■ GIVEN DATA ■
◆ ◆ ◆ ◆
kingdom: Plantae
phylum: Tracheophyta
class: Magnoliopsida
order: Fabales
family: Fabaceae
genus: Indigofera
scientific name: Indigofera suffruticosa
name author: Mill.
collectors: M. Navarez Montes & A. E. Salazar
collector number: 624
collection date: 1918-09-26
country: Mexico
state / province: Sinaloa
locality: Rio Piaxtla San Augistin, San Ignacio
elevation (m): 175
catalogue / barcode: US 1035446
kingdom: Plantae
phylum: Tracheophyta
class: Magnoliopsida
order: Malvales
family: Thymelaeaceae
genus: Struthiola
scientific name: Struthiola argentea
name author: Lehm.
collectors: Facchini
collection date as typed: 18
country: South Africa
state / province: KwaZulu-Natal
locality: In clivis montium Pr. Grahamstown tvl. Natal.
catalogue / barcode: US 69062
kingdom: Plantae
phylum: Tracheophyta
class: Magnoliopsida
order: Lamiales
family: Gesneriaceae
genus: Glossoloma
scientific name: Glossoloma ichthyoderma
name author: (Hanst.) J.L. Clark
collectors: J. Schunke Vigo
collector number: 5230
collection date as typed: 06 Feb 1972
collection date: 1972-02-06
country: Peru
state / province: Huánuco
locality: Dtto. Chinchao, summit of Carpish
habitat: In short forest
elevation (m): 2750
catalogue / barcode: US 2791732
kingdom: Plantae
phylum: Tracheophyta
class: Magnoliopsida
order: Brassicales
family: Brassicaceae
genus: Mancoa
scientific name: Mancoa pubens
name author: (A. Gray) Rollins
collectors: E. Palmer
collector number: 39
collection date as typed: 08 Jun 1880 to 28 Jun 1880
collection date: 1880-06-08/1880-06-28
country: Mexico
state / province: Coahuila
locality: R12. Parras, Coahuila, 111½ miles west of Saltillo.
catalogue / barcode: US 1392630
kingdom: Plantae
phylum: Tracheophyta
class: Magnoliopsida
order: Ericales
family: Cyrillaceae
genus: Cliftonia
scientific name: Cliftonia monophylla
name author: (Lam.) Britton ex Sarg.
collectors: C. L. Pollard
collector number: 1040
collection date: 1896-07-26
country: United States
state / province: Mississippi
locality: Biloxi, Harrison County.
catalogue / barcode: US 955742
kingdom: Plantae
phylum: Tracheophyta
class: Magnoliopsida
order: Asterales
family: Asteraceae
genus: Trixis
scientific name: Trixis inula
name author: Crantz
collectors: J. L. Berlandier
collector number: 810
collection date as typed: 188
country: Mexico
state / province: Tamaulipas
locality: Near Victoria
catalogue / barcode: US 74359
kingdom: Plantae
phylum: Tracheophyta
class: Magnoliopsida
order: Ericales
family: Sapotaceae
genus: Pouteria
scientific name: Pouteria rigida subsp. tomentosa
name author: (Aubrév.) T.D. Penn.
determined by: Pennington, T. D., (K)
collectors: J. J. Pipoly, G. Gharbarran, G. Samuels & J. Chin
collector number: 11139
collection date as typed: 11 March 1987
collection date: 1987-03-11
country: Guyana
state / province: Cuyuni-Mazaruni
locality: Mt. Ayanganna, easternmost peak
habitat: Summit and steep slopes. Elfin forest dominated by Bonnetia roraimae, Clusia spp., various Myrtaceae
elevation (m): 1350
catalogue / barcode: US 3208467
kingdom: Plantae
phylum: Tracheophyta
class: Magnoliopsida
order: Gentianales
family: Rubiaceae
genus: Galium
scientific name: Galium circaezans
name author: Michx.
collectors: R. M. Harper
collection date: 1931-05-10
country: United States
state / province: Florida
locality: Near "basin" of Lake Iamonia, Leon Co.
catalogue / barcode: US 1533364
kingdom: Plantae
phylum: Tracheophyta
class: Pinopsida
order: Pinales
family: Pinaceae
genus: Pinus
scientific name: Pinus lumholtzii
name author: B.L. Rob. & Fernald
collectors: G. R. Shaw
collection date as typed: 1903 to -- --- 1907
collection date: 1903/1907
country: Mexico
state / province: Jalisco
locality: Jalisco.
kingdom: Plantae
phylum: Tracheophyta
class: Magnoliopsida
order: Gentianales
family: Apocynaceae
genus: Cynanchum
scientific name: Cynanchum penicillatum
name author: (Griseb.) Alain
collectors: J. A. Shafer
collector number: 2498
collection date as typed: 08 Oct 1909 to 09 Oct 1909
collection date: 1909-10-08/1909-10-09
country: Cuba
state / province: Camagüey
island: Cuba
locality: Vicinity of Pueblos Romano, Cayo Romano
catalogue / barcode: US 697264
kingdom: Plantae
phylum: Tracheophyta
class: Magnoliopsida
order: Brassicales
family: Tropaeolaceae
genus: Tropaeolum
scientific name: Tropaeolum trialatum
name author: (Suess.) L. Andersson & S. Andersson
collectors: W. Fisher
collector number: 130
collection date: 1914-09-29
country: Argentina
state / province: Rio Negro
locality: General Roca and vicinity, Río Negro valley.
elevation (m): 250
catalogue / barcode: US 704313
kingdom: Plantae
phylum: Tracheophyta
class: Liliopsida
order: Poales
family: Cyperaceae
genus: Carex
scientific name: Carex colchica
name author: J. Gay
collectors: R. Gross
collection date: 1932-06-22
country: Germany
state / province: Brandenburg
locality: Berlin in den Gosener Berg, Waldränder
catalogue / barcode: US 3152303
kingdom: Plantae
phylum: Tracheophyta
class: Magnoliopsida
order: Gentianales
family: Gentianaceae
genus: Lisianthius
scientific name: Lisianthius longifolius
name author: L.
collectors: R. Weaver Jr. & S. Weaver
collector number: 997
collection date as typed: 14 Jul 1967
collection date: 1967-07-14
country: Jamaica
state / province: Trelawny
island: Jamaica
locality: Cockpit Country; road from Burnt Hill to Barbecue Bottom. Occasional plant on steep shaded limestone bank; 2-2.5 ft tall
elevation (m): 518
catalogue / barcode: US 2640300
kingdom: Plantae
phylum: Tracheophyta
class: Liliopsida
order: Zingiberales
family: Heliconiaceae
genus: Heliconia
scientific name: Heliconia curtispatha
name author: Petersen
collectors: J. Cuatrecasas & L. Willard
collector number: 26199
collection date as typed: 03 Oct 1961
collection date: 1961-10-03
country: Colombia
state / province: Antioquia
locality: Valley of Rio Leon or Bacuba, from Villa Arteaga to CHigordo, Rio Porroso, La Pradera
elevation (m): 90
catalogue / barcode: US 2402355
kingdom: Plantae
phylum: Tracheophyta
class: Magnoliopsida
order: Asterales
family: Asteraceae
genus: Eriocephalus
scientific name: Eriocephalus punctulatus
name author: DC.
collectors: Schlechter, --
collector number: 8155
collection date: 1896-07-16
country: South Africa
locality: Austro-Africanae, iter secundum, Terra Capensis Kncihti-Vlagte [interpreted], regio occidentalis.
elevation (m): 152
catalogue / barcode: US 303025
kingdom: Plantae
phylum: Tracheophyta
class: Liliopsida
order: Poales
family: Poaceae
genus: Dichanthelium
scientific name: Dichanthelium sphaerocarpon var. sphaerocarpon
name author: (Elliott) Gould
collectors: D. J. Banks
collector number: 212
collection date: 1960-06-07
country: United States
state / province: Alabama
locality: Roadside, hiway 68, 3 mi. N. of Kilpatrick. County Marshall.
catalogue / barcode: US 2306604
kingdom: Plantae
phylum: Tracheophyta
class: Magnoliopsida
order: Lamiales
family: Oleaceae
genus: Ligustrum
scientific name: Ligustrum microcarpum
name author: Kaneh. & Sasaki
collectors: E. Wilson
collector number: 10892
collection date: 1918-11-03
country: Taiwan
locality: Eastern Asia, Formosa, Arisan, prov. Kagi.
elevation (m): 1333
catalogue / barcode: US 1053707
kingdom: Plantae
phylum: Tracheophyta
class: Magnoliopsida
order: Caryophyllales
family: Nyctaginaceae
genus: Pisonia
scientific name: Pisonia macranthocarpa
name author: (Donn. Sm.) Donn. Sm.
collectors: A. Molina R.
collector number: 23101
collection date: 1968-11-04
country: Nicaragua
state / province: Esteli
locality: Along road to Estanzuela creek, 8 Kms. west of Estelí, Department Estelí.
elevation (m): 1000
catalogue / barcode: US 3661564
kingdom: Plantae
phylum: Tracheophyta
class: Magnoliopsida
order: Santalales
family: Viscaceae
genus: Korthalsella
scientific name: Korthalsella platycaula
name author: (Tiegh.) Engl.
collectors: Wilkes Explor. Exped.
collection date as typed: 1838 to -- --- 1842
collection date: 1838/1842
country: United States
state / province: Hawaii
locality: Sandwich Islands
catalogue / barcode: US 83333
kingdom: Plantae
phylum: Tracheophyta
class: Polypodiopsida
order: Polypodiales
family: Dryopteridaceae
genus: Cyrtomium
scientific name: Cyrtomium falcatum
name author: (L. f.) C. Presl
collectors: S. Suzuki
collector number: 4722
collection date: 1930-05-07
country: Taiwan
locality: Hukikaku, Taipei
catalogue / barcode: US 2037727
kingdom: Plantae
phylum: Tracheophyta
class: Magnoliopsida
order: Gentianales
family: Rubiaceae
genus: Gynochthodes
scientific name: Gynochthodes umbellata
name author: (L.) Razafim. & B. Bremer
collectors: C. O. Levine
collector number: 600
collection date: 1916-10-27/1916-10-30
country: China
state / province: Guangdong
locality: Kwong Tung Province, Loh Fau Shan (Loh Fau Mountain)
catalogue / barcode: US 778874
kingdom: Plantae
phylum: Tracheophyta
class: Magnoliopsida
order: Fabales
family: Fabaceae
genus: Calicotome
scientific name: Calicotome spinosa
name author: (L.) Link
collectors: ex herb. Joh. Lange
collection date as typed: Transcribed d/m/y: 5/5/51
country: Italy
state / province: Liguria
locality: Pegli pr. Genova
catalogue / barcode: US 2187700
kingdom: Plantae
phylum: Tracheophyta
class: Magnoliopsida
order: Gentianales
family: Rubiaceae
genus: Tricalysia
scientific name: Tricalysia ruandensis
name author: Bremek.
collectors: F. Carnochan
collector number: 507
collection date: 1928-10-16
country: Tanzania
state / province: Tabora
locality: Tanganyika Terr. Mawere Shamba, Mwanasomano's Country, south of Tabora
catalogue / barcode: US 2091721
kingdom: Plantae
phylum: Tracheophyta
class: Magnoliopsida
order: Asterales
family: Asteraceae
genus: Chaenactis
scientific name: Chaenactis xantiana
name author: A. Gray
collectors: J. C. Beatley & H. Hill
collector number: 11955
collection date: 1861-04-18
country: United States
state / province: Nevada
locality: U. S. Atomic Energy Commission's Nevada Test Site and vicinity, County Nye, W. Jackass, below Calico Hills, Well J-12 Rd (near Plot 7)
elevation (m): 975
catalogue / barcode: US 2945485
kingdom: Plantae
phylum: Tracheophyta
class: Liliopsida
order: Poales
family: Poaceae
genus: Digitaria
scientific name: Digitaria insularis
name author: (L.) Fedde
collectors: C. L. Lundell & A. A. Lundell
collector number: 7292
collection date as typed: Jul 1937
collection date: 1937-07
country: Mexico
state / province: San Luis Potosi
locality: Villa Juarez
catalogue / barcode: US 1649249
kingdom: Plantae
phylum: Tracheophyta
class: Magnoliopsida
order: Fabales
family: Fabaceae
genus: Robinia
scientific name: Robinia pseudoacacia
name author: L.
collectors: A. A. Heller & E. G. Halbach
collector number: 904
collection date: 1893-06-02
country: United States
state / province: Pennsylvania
◆ ◆ ◆ ◆
■ SHORT TASK ■
Could you reproduce, word for word, only the lines of the records running from the line containing "collectors: R. M. Harper" through the line containing "family: Heliconiaceae", both included?

■ CORRECT ANSWER ■
collectors: R. M. Harper
collection date: 1931-05-10
country: United States
state / province: Florida
locality: Near "basin" of Lake Iamonia, Leon Co.
catalogue / barcode: US 1533364
kingdom: Plantae
phylum: Tracheophyta
class: Pinopsida
order: Pinales
family: Pinaceae
genus: Pinus
scientific name: Pinus lumholtzii
name author: B.L. Rob. & Fernald
collectors: G. R. Shaw
collection date as typed: 1903 to -- --- 1907
collection date: 1903/1907
country: Mexico
state / province: Jalisco
locality: Jalisco.
kingdom: Plantae
phylum: Tracheophyta
class: Magnoliopsida
order: Gentianales
family: Apocynaceae
genus: Cynanchum
scientific name: Cynanchum penicillatum
name author: (Griseb.) Alain
collectors: J. A. Shafer
collector number: 2498
collection date as typed: 08 Oct 1909 to 09 Oct 1909
collection date: 1909-10-08/1909-10-09
country: Cuba
state / province: Camagüey
island: Cuba
locality: Vicinity of Pueblos Romano, Cayo Romano
catalogue / barcode: US 697264
kingdom: Plantae
phylum: Tracheophyta
class: Magnoliopsida
order: Brassicales
family: Tropaeolaceae
genus: Tropaeolum
scientific name: Tropaeolum trialatum
name author: (Suess.) L. Andersson & S. Andersson
collectors: W. Fisher
collector number: 130
collection date: 1914-09-29
country: Argentina
state / province: Rio Negro
locality: General Roca and vicinity, Río Negro valley.
elevation (m): 250
catalogue / barcode: US 704313
kingdom: Plantae
phylum: Tracheophyta
class: Liliopsida
order: Poales
family: Cyperaceae
genus: Carex
scientific name: Carex colchica
name author: J. Gay
collectors: R. Gross
collection date: 1932-06-22
country: Germany
state / province: Brandenburg
locality: Berlin in den Gosener Berg, Waldränder
catalogue / barcode: US 3152303
kingdom: Plantae
phylum: Tracheophyta
class: Magnoliopsida
order: Gentianales
family: Gentianaceae
genus: Lisianthius
scientific name: Lisianthius longifolius
name author: L.
collectors: R. Weaver Jr. & S. Weaver
collector number: 997
collection date as typed: 14 Jul 1967
collection date: 1967-07-14
country: Jamaica
state / province: Trelawny
island: Jamaica
locality: Cockpit Country; road from Burnt Hill to Barbecue Bottom. Occasional plant on steep shaded limestone bank; 2-2.5 ft tall
elevation (m): 518
catalogue / barcode: US 2640300
kingdom: Plantae
phylum: Tracheophyta
class: Liliopsida
order: Zingiberales
family: Heliconiaceae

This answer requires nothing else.